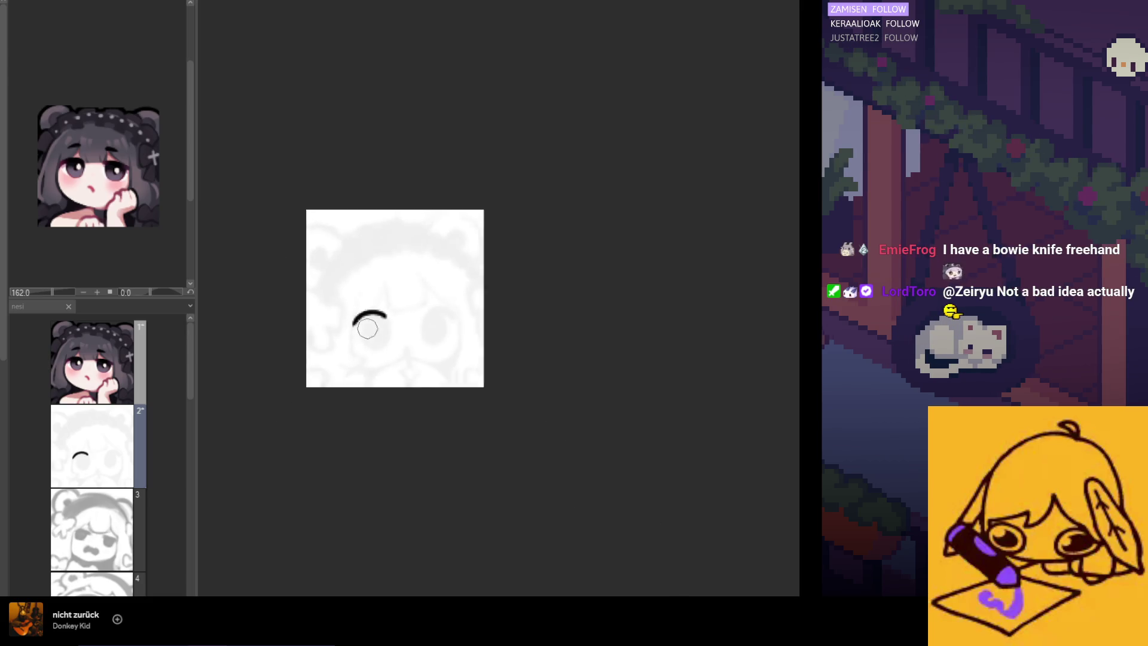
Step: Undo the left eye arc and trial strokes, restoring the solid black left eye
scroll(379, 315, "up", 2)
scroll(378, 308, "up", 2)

> **What to do**
Out of the data above, return each line where the word "scroll" can be found.

> **Answer below**
scroll(379, 315, "up", 2)
scroll(378, 308, "up", 2)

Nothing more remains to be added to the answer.